President Joe Biden today announced his third nominee to a prominent federal appeals court.
Judge Florence Pan would fill the seat vacated by Ketanji Brown Jackson, who was confirmed to the Supreme Court just one year after Biden appointed her to the U.S. Court of Appeals for the District of Columbia Circuit.
The bench is often the final stop for legal fights over environmental rules from EPA and other agencies.
Pan has served on the U.S. District Court for the District of Columbia since last year. She was previously a judge of the Superior Court of the District of Columbia and an assistant U.S. attorney in the U.S. Attorney’s Office for the District of Columbia.
Before that, she worked at the Treasury Department and the Justice Department.
Pan began her legal career as a clerk for judges in the U.S. District Court for the Southern District of New York and the 2nd U.S. Circuit Court of Appeals.
She is a University of Pennsylvania and Stanford Law School graduate.

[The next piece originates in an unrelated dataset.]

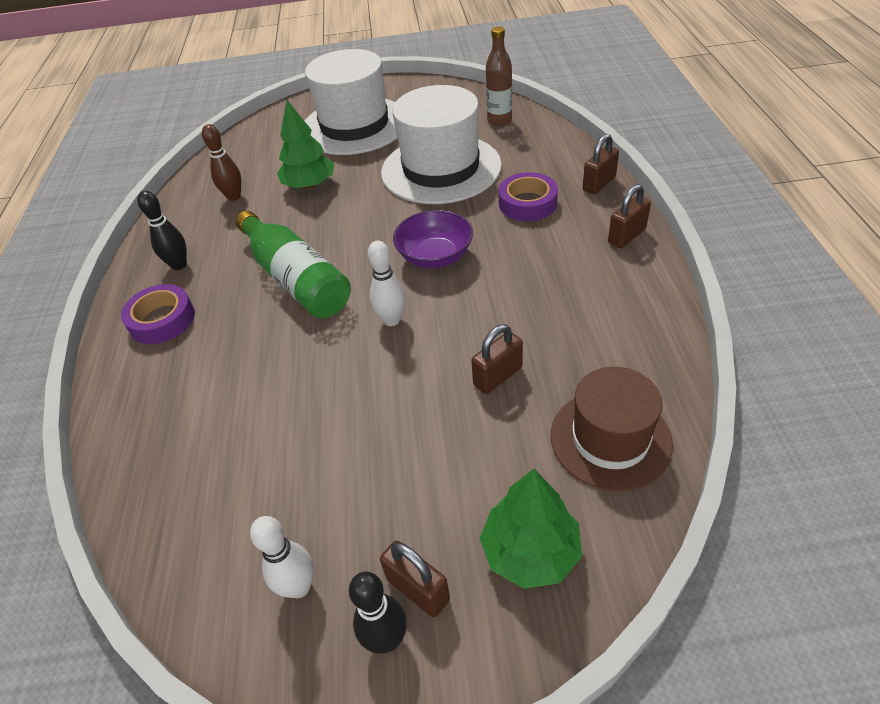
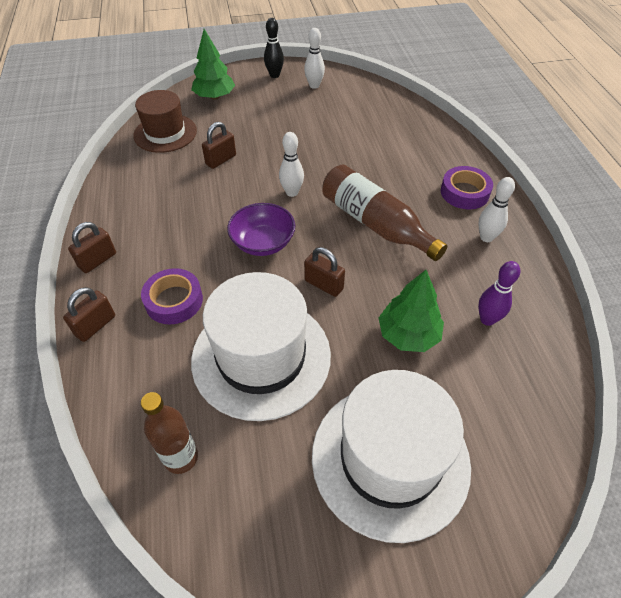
camera: 170 degrees right, 5 degrees up
(179, 265) = (486, 237): black bowling pin -> white bowling pin
(234, 197) = (487, 319): brown bowling pin -> purple bowling pin
(296, 279) = (375, 224): green bottle -> brown bottle
(418, 589) = (263, 86): brown padlock -> brown padlock (323, 285)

Pan is the third judge Biden has tapped to serve on the D.C. Circuit. In addition to Jackson, the president has selected J. Michelle Childs for the seat vacated by Judge David Tatel, a Clinton appointee who said last year that he would enter semi-retirement as soon as Biden chose his replacement.
Childs, who was also among Biden’s potential choices to replace retiring Supreme Court Justice Stephen Breyer, is up for a Senate Judiciary Committee vote tomorrow (E&E Daily, May 23).
Other nominees
Biden chose two other federal appeals court judges today.
Rachel Bloomekatz would fill a vacancy on the 6th U.S. Circuit Court of Appeals. She is currently a solo practitioner in Columbus, Ohio, and has previously worked in private practice and as assistant attorney general in Massachusetts.
The former Breyer clerk is a Harvard University and UCLA School of Law graduate.
Doris Pryor would ascend to the 7th U.S. Circuit Court of Appeals. The former public defender is currently a magistrate judge for the Southern District of Indiana.
She is a graduate of the University of Central Arkansas and the Indiana University Maurer School of Law.